Но ко времени их приезда в извилистые закоулки Тауэр-Хилл солнце поднялось высоко, и темные бока лошадей лоснились от пота.

– Если вы тут надолго, я лучше отгоню гнедых на Брук-стрит, – предложил грум, не в силах скрыть разочарование в голосе.

Виконт соскочил с коляски на истоптанный тротуар.

– Да, забирай лошадей домой. Они славно пробежались. Приглянешь, чтобы их обиходили, а потом бери серых и возвращайся сюда.

вернуться

8

« Клуб адского пламени» (англ. Hellfire Club) — такое название имели несколько закрытых обществ вольнодумцев из либеральных кругов аристократии Англии и Ирландии, которые тайно собирались в различных уголках Великобритании на протяжении XVIII века. Девизом этих собраний была раблезианская фраза «Делай, что пожелаешь». Деятельность клубов не афишировалась, оттого их занятия и состав участников представляют благодатную почву для спекуляций. Наиболее знаменитый клуб под таким названием был основан в Англии сэром Френсисом Дэшвудом. Члены клуба встречались периодически примерно с 1749 по 1766 год, вначале в поместье Дэшвуда в деревушке Уэст-Уикомб, а затем в пещерах заброшенного аббатства в городке Мэдмэнхем. Хотя в народе считалось, что «господа» во время собраний предаются оргиям, совершают чёрные мессы и соревнуются в богохульстве, более осведомлённые авторы указывали на атеистический характер собраний.

вернуться

9

« Охотник и олень» - детская игра, разновидность салочек, в которую играют по двое, в то время как остальные участники выступают зрителями. Обоим игрокам завязывают глаза и ставят у края большого стола. И игроки, и зрители хранят молчание. «Охотник» пытается поймать оленя, а тот, соответственно, убежать. Двигаться можно только вокруг стола. Когда «охотник» поймает «оленя», тот выбывает из игры и «оленем» становится кто-то из зрителей. Иногда устанавливают временные рамки, и если «олень» за это время не попался, он становится «охотником».
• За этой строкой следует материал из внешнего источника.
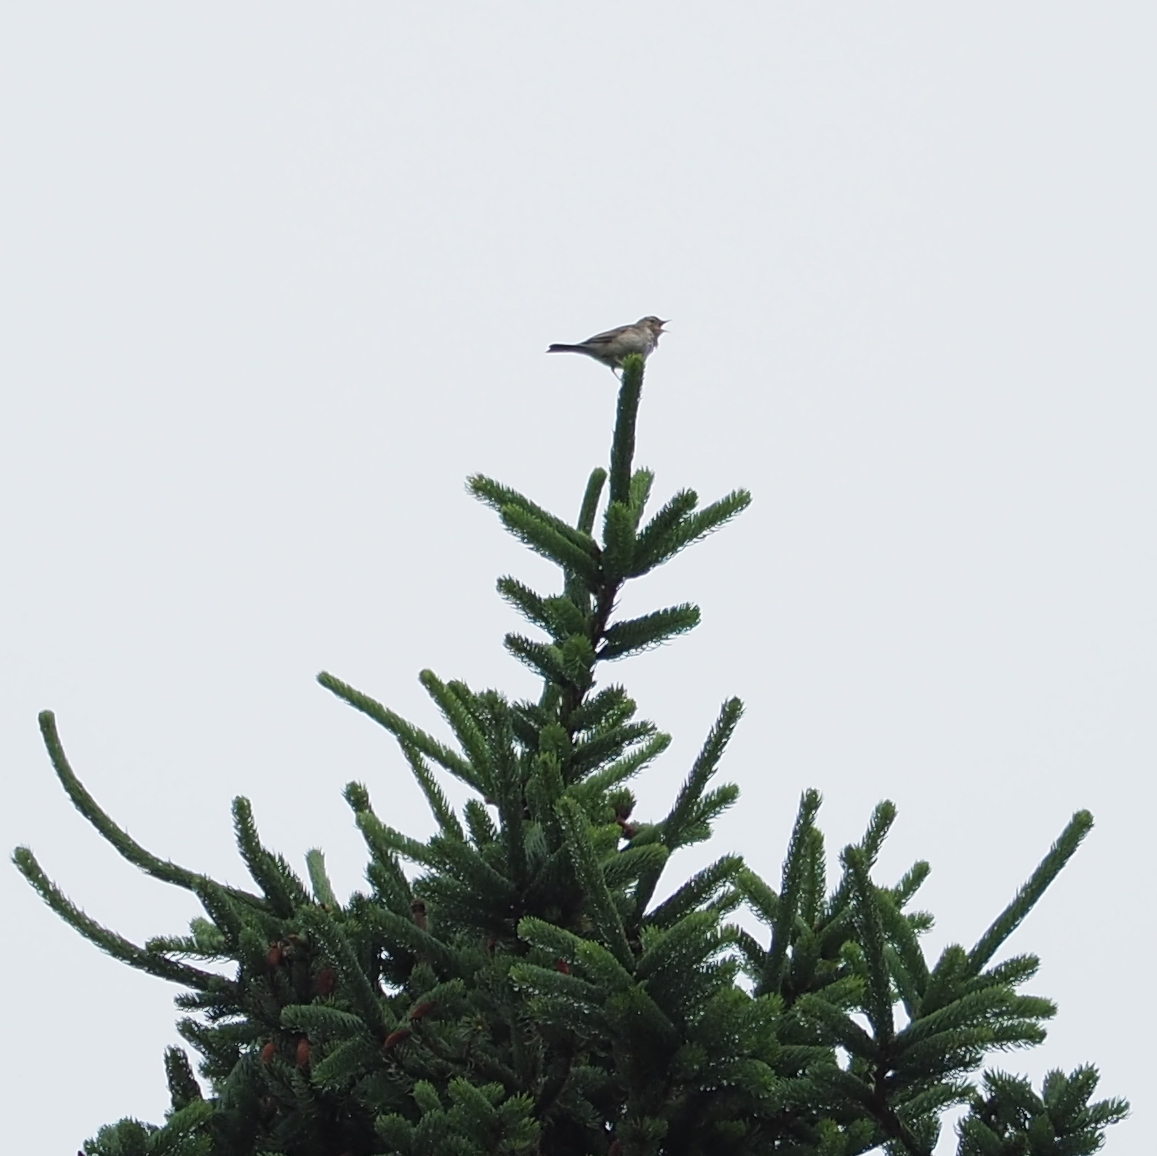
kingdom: Animalia
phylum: Chordata
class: Aves
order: Passeriformes
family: Motacillidae
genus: Anthus
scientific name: Anthus trivialis
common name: Tree pipit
« Слепой человечек» - игра, в которой требуется угадывать других участников. Ведущему завязывают глаза, а в руки дают палочку. Другие игроки по очереди берутся за другой конец палочки. Ведущий задает, как правило, три вопроса, чтобы по голосу определить игрока. Для усложнения задачи на вопросы отвечают голосами животных.